Publication Date: 11/01/2016

Economics has gained a reputation of being a gloomy subject these past few years, and economists offering views on the outlook for South Africa are unlikely to shed that dark cloud in 2016. The global environment isn’t helping either. The International Monetary Fund (IMF) may estimate that the global economy will grow by 3.5%, the strongest in five years, but it is clear that the nature of that economic growth has changed dramatically. Compared to 2013, when advanced economies drove barely 15% of global growth, these economies are expected to contribute nearly double that in 2016, while China’s outsized influence has wanted somewhat. This global combination impacts us in South Africa in two ways, neither of which is very supportive for the 2016 outlook.

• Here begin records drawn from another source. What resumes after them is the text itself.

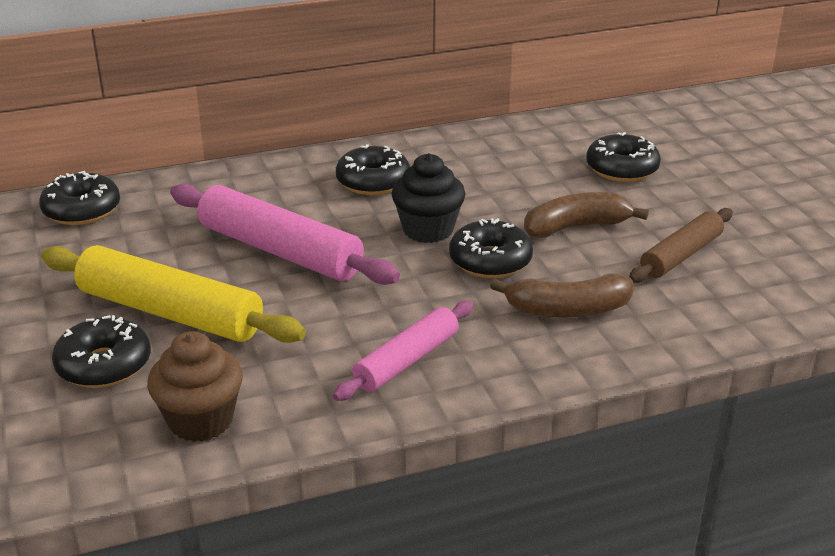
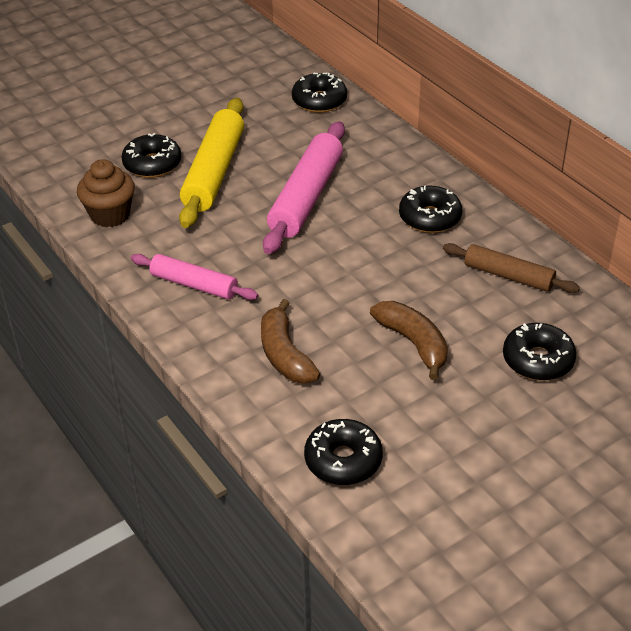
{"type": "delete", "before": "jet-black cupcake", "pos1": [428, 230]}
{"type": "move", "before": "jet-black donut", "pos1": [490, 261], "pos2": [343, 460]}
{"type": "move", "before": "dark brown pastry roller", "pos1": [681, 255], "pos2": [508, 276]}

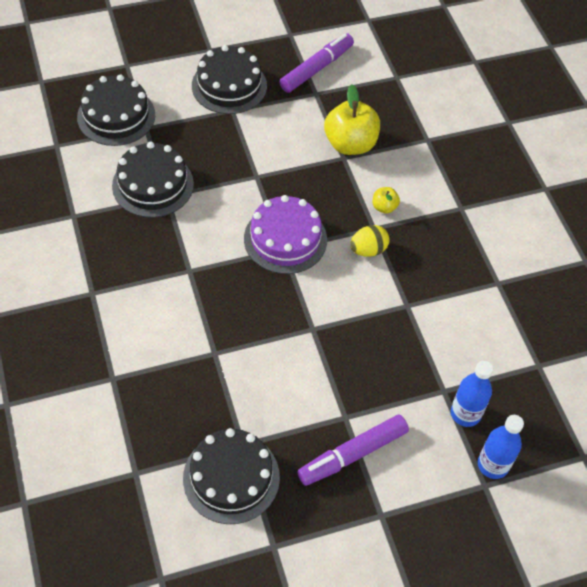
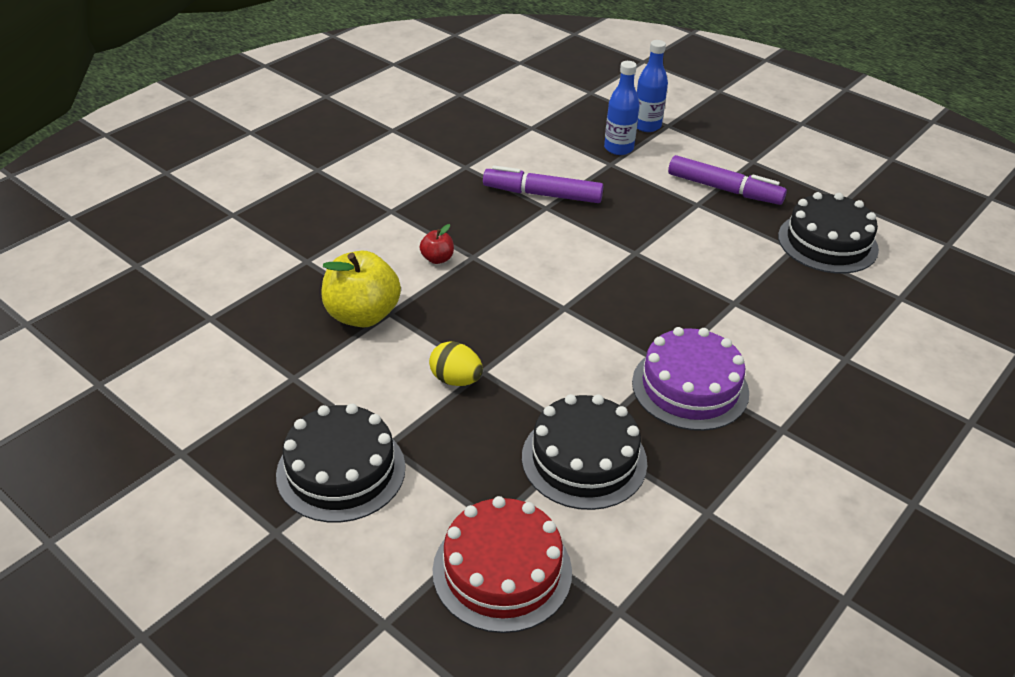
{"type": "move", "before": "purple cake", "pos1": [285, 239], "pos2": [690, 387]}
{"type": "move", "before": "purple felt pen", "pos1": [317, 68], "pos2": [542, 194]}
{"type": "move", "before": "yellow egg shape", "pos1": [368, 250], "pos2": [456, 380]}
{"type": "recolor", "before": "jet-black cake", "after": "scarlet cake", "pos1": [116, 116], "pos2": [502, 571]}
{"type": "recolor", "before": "yellow apple fruit", "after": "scarlet apple fruit", "pos1": [384, 207], "pos2": [437, 259]}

The first impact is through the channel of commodities. Simply put, countries like China use a far larger proportion of commodities in each unit of their output than other countries like the US, and so China’s slowing economy is associated with a slowing of demand for many of the raw materials that are at the core of South Africa’s exports. This weaker demand growth is one important factor contributing to the very sharp decline in global commodity prices witnessed since the second half of 2014, and our sense is that commodity prices are likely to remain so throughout 2016. That is not good news for South Africa’s struggling mining sector and the parts of the manufacturing and service sectors that work in the same areas. The second global channel impacting South Africa in 2016 is likely to be a financial one. Since the global financial crisis first hit, the broad thrust of global monetary policy has been one of very low risk-free rates. That has not only encouraged more investment in the private sector in advanced economies, but also sent investment funds from low-yielding advanced economies into higher-yielding emerging markets. As the US Federal Reserve begins to raise the US policy rate, one likely impact will be for some of that money to flow back to the US. With that comes more rand uncertainty and higher funding costs for South Africa.